Werner found that the role of bacteria relates to their stability within the digester communities. “We found that the syntrophs, which are bacteria with very specialized function and very small genomes that can only do one or two metabolic processes, have very stable populations and are very resilient.”

Because of their special job in the communities, which is to make only a few small compounds, they are less susceptible to population fluxes that other generalist bacterial groups might be. The engineers used “machine learning” to turn their data set into useful predictions. Werner fed his community data into statistical models that were repeatedly refined by a computer.

From the 5,000 species present in the samples, the models pared down the data to relate data to species. One such way Werner used machine learning was to identify species that were unique to individual digesters.

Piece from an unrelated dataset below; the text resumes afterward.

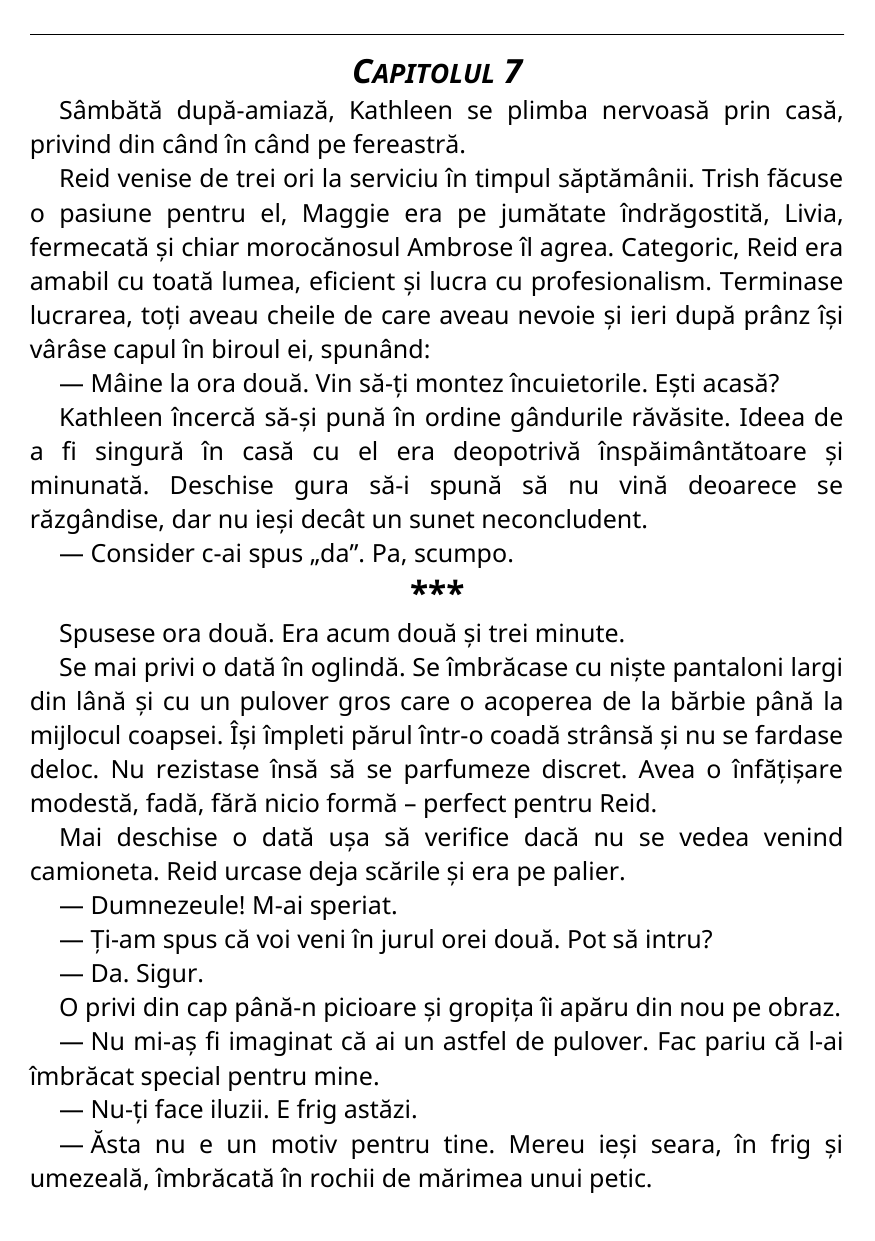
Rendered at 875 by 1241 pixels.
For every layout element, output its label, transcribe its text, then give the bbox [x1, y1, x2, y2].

“If you gave me a sample from one of these nine digesters, I could tell you with 97 percent accuracy which one it came from using our predictive model,” Werner said.

The communities found in brewery waste digesters develop naturally from bacteria already found in waste. Angenent’s research group is interested in these kinds of natural communities, without genetic engineered bacteria. “We’re working with undefined cultures, mixed cultures. These are open cultures,” Angenent said. “Even though a lot of bacteria come in, they shape themselves into this community, and they’re pretty resilient.”

Angenent, along with Werner and Matt Agler grad study mixed bacterial communities in order to find ways to produce fuels other than methane. In a lab a few miles off of campus, small digesters transform biomass waste, like corn fiber, into precursors of precious liquid fuels.

One of the most important elements of the group’s brewery waste work is honing the tools they used: deep-sequencing technology and complex computational analysis to make sense of a vast number of community data.

According to Werner, “These tools aren’t that useful for optimizing brewery waste digesters because they’re all ready really efficient, but the fact that we can come up with these quantitative relationships helps us to ask new questions about ‘engineering’ communities with new functions.”

Angenent hopes to answer questions about other fuel-making systems with the approach used for the brewery waste digesters: ones that rely on diversity and complexity. “Can we use these undefined mixed cultures, with thousands of species, to shape them in a way so that they will do what we want them to do?